• [Task details]:
A single number is required: how many lines in the data below contain "back".

• [Material for the task]:
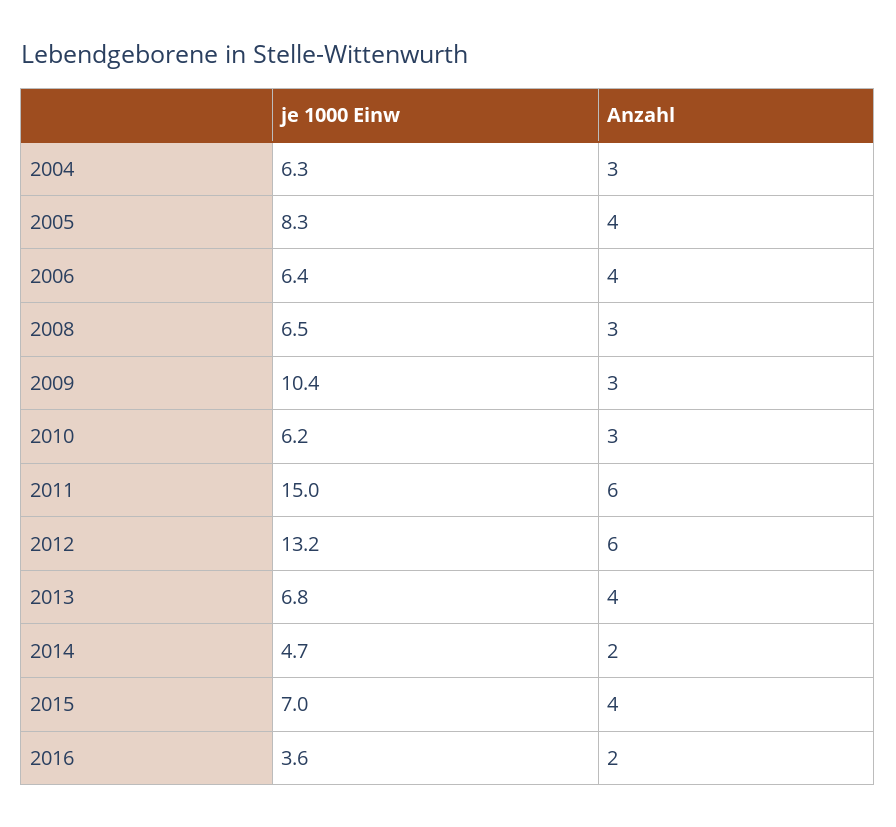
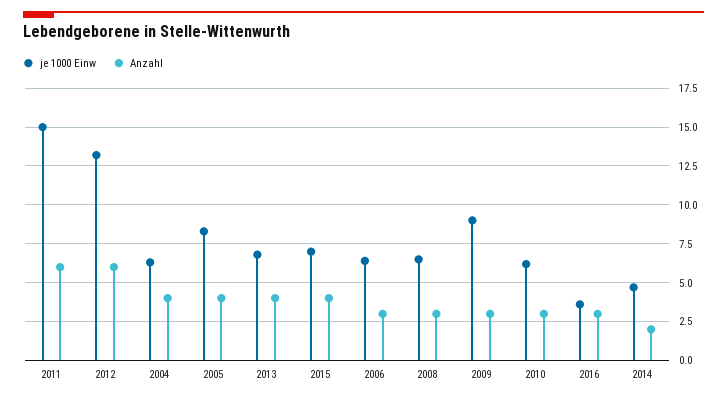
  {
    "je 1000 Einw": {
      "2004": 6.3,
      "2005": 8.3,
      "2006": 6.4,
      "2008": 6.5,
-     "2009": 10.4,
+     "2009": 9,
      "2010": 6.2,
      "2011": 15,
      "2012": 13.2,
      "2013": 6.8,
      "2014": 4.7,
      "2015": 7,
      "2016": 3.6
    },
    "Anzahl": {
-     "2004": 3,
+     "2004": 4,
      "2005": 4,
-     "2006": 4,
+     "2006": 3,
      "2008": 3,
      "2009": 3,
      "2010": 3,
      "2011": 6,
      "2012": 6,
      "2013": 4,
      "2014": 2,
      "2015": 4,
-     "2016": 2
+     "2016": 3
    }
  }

* * *

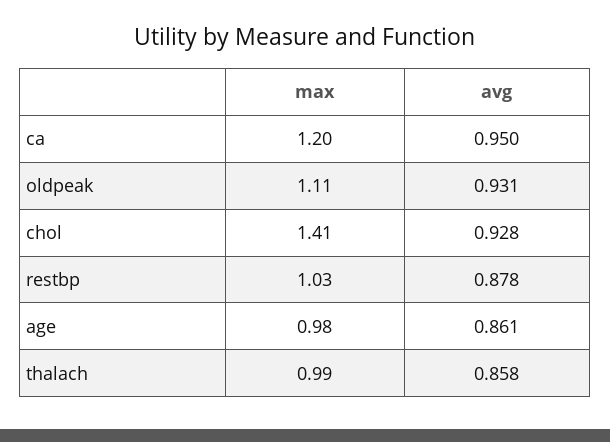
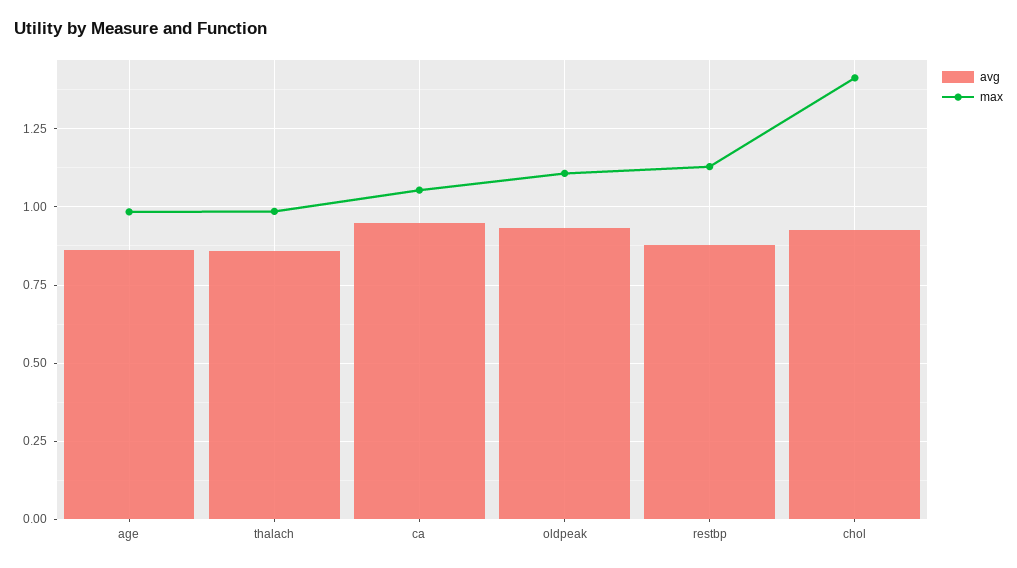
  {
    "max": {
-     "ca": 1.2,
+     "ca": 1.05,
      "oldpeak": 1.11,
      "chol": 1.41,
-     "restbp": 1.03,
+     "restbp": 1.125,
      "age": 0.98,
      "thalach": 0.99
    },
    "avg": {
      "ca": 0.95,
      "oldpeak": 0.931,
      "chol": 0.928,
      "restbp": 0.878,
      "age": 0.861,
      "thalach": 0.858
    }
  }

==

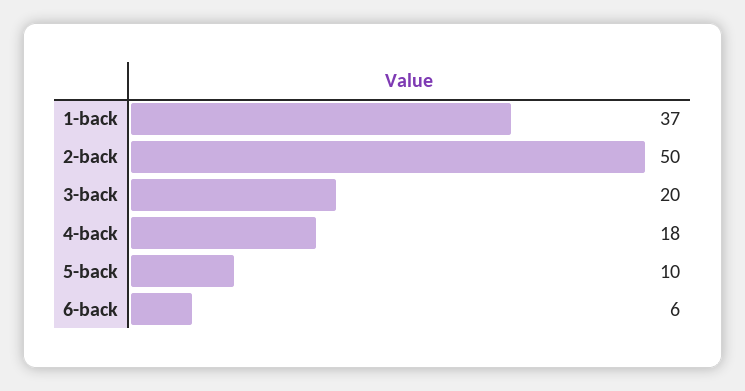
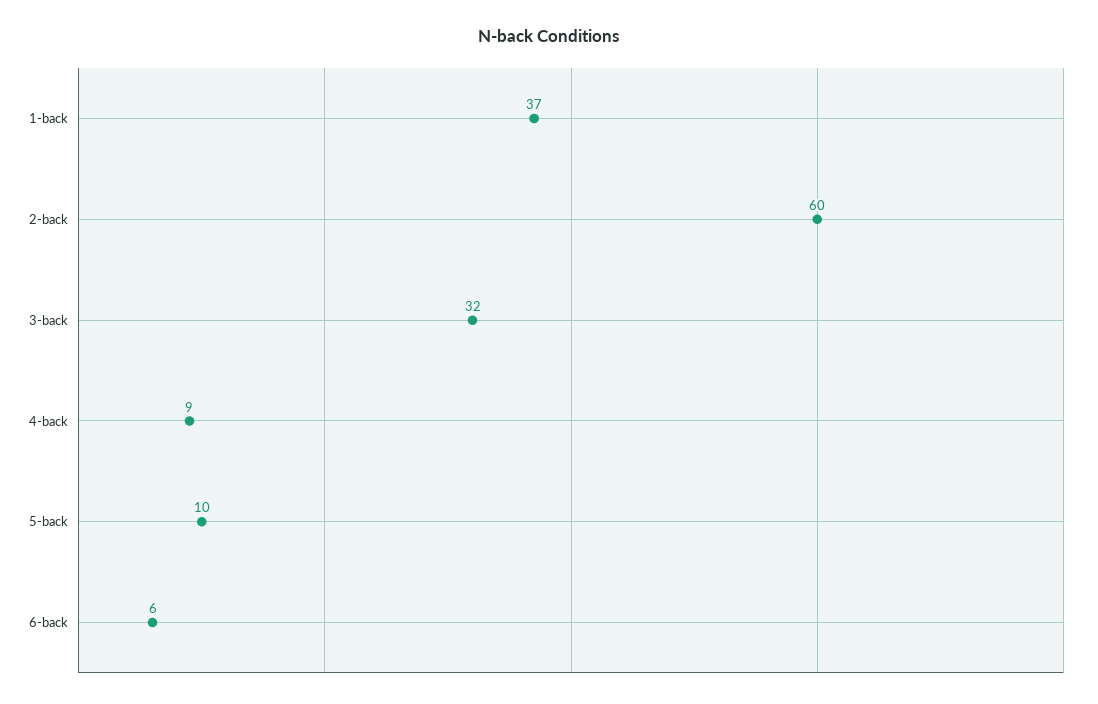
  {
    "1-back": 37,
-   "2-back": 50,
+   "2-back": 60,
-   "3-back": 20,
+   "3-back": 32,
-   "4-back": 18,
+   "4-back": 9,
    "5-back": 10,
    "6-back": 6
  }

• [Written reply]:
9